Pre-engineering and design work for offshore facilities including pipelines and floating production and storage tanks, started in April and will take 18 months, six months longer than expected, Kazuya Honda, a spokesman, said today by phone from Tokyo. Design work for onshore facilities started in January will take 14 months, Honda said.

Inpex and its partner Total SA plan to start commercial operation in 2015 to capitalize on Asia’s growing demand for cleaner fuel. The plant will process gas from the WA-285-P field, 850 kilometers (530 miles) off the coast of Darwin, and have an annual capacity of 8 million metric tons.

“The stock market’s already factored in several months of delay in the investment decision, given the large-scale nature of this energy project,” said Tomohiro Jikihara, an analyst at Deutsche Securities Inc in Tokyo.

Inpex rose 4.2 percent to 788,000 yen at 12:33 p.m. in Tokyo after increasing its full-year profit forecast by 54 percent yesterday. The share performance compared with a 1.8 percent decline in the 11-member TOPIX Oil and Coal Product Index. Inpex has climbed 21 percent in six months, beating the 3 percent gain in the benchmark Topix.

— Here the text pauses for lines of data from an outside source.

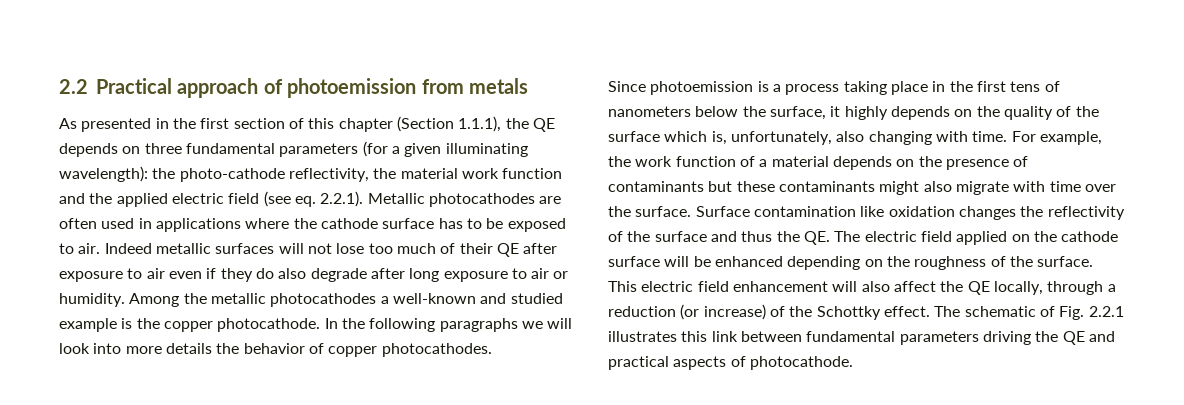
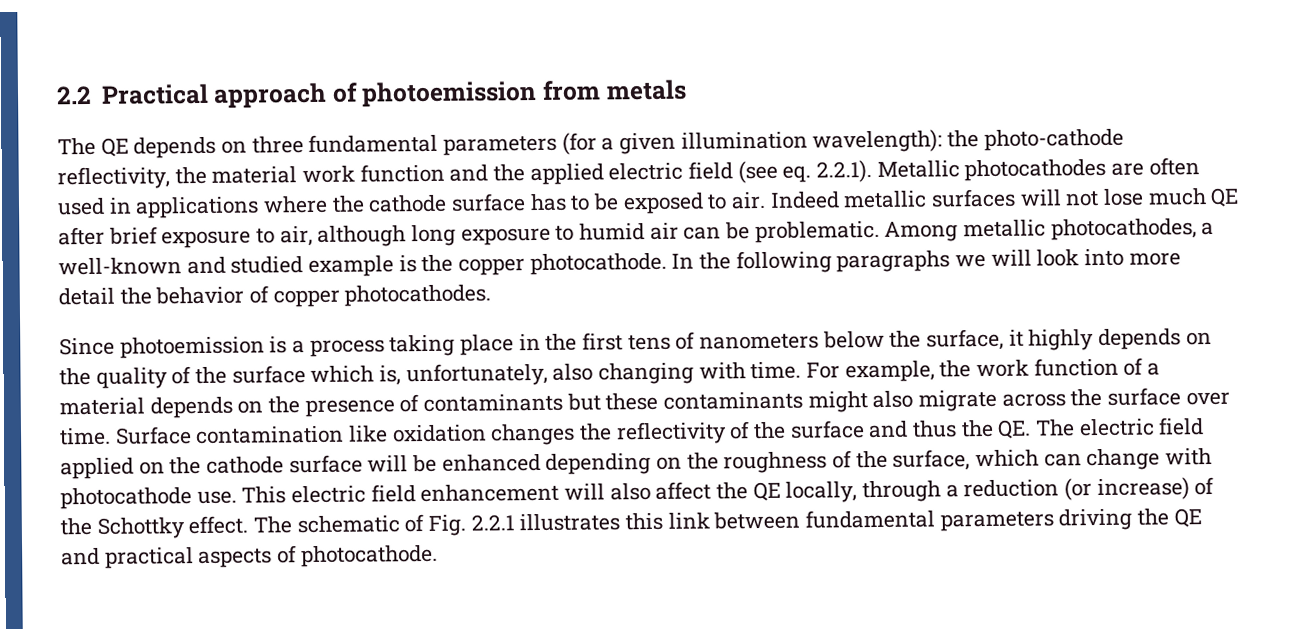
[59,116,529,132] As presented in the first section of this chapter (Section 1.1.1), the -> [57,137,96,156] The
[445,143,528,157] illuminating -> [680,131,808,150] illumination
[368,243,493,254] too much of their -> [1147,188,1207,206] much
[59,268,569,282] [59,293,377,307] exposure to air even if they do also degrade after long exposure to air or humidity. Among the metallic photocathodes -> [108,218,1197,249] brief exposure to air, although long exposure to humid air can be problematic. Among metallic photocathodes,
[165,343,212,354] details -> [58,287,115,306] detail
[1013,181,1116,192] [608,206,692,217] with time over the surface. -> [1001,387,1230,407] [59,427,111,446] across the surface over time.
[1037,256,1094,267] surface. -> [892,448,1213,471] [60,487,237,510] surface, which can change with photocathode use.

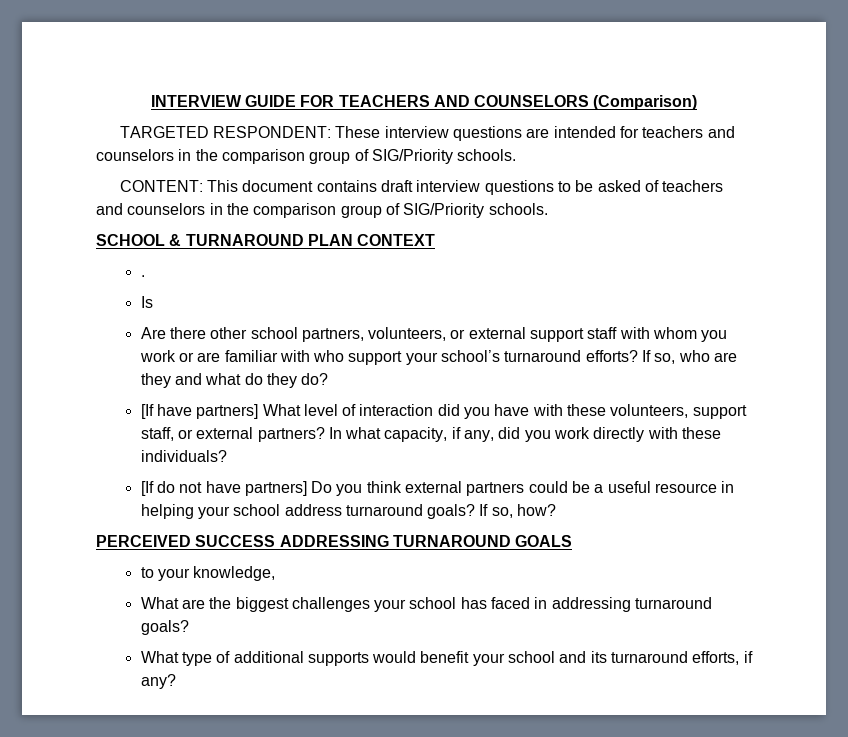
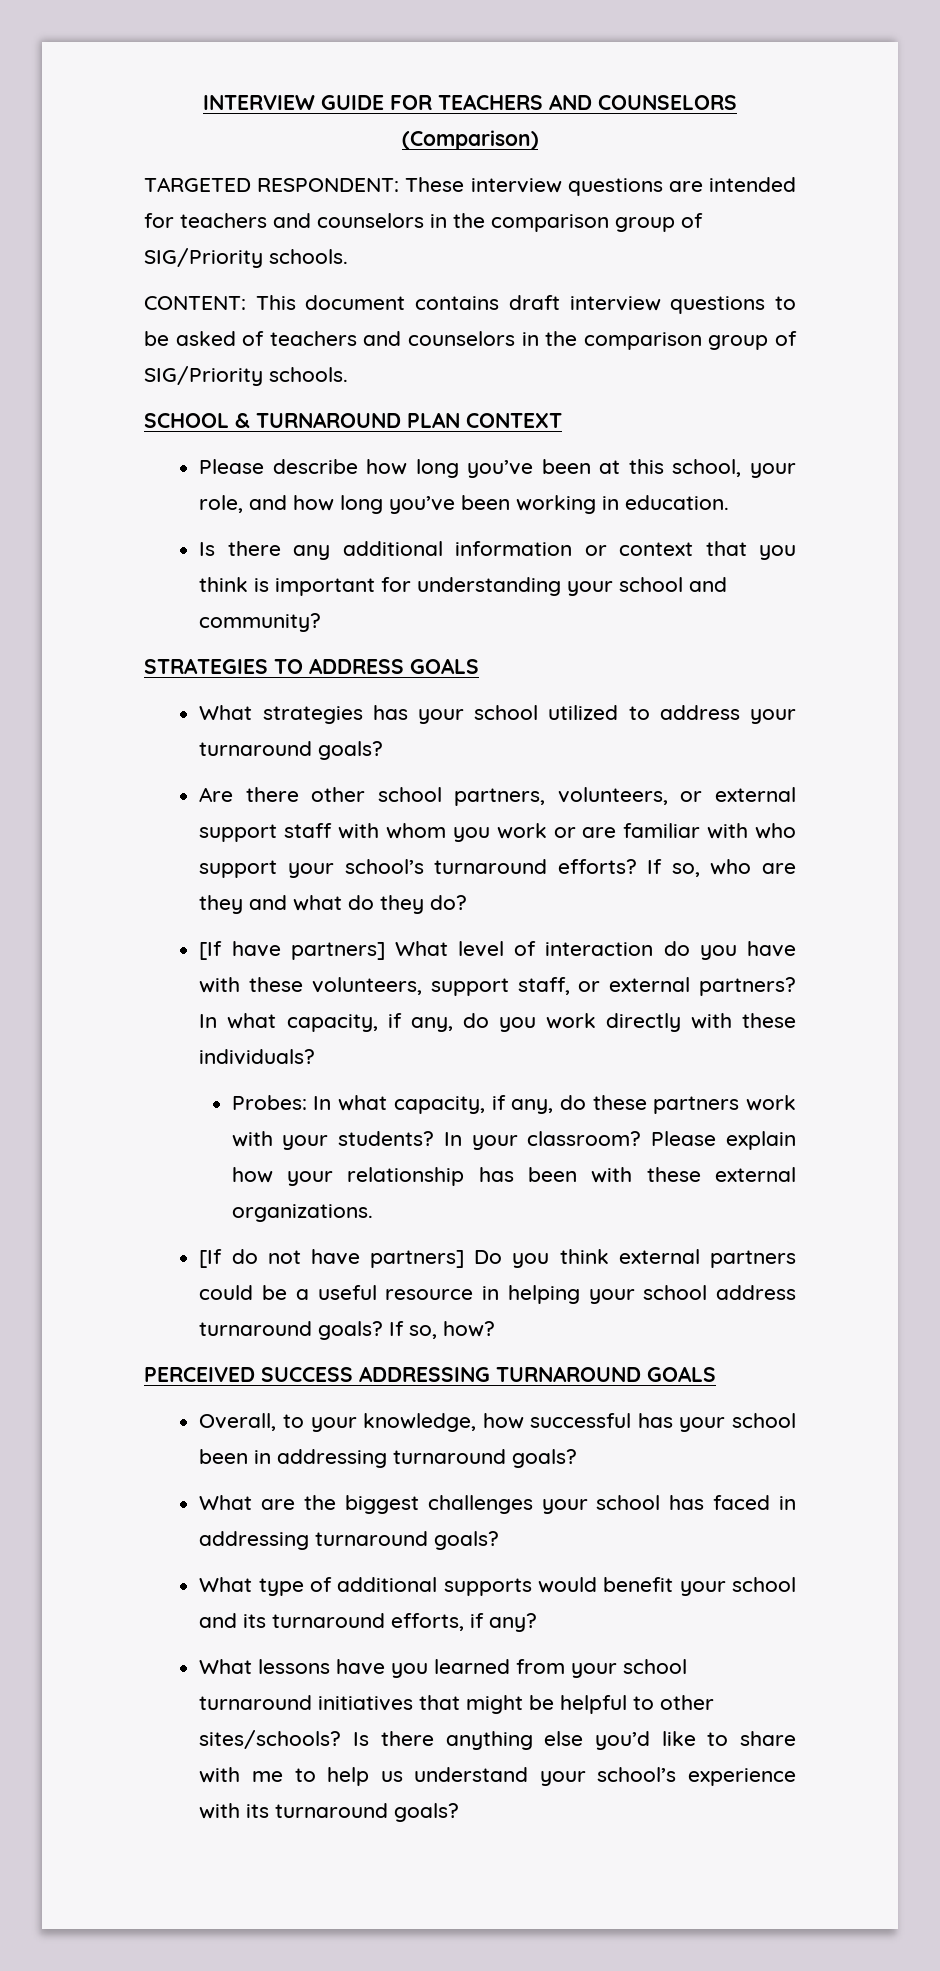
[140,275,145,277] [140,296,153,308] . // Is -> [199,459,796,478] [199,495,730,514] [199,541,796,560] [199,577,728,596] [199,613,322,632] [144,658,479,674] [199,705,796,724] [199,741,384,760] Please describe how long you’ve been at this school, your role, and how long you’ve been working in education. // Is there any additional information or context that you think is important for understanding your school and community? // STRATEGIES TO ADDRESS GOALS // What strategies has your school utilized to address your turnaround goals?
[437,404,460,416] did -> [663,941,690,956] do
[498,427,521,439] did -> [462,1013,489,1028] do
(227, 456) none -> [231,1095,796,1114] [231,1131,797,1150] [231,1167,796,1186] [231,1204,373,1222] // Probes: In what capacity, if any, do these partners work with your students? In your classroom? Please explain how your relationship has been with these external organizations.
(573, 541) none -> [199,1413,277,1431] Overall,
(276, 573) none -> [482,1413,796,1432] [199,1449,578,1468] how successful has your school been in addressing turnaround goals?
(176, 681) none -> [199,1659,688,1678] [199,1695,715,1714] [199,1730,796,1750] [199,1767,797,1786] [199,1803,460,1822] // What lessons have you learned from your school turnaround initiatives that might be helpful to other sites/schools? Is there anything else you’d like to share with me to help us understand your school’s experience with its turnaround goals?

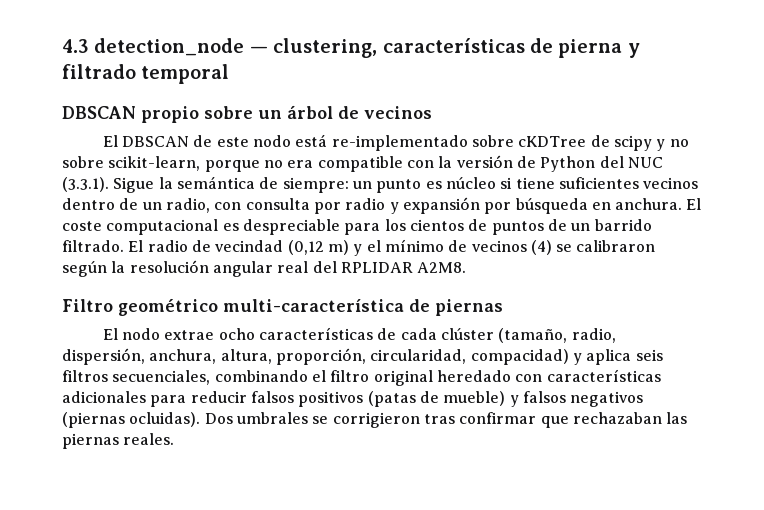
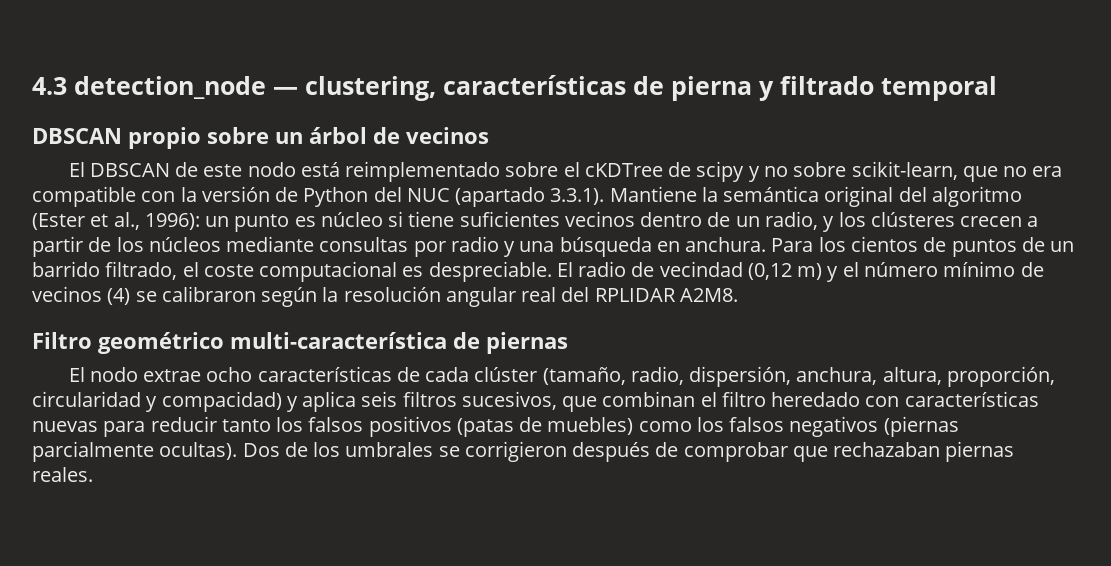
[331,135,514,151] re-implementado sobre -> [345,161,580,182] reimplementado sobre el
[204,160,260,172] porque -> [962,166,998,182] que
[62,176,349,193] (3.3.1). Sigue la semántica de siempre: -> [455,186,1022,207] [32,212,200,230] (apartado 3.3.1). Mantiene la semántica original del algoritmo (Ester et al., 1996):
[214,198,310,210] con consulta -> [823,212,1039,232] [32,236,409,257] y los clústeres crecen a partir de los núcleos mediante consultas
[402,197,512,214] expansión por -> [519,241,555,252] una
[686,198,702,210] [62,219,381,235] El coste computacional es despreciable para -> [771,238,814,252] Para
[62,240,124,252] filtrado. -> [105,261,552,282] filtrado, el coste computacional es despreciable.
(381, 246) none -> [863,262,938,277] número
[370,349,467,364] circularidad, -> [32,391,158,412] circularidad y
[112,370,308,385] secuenciales, combinando -> [461,391,696,412] sucesivos, que combinan
[373,370,433,386] original -> (766, 399) none
[62,391,146,403] adicionales -> [32,421,98,432] nuevas
(247, 397) none -> [221,417,304,432] tanto los
[443,391,644,407] [62,412,537,428] mueble) y falsos negativos (piernas ocluidas). Dos umbrales se corrigieron tras confirmar -> [547,416,959,437] [32,441,788,462] muebles) como los falsos negativos (piernas parcialmente ocultas). Dos de los umbrales se corrigieron después de comprobar
[666,412,688,424] las -> (941, 449) none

The Australian Broadcasting Corporation said today that a final investment decision on Ichthys may be pushed back until 2011. The ABC cited Northern Territory Chief Minister, Paul Henderson, who is in Japan meeting senior Inpex officials, it said on its Web site.

Amec Plc has been contracted for the design work for the offshore facilities along with two subcontractors, Aker Solutions ASA and JP Kenny, Inpex said in April. Japan’s JGC Corp. and Chiyoda Corp. together with KBR Inc of the U.S. were picked to do front-end engineering and design work for the LNG processing plant and jetty.

The project also entails the construction of units to produce 1.6 million tons a year of liquefied petroleum gas and 100,000 barrels a day of condensate, a type of light crude oil.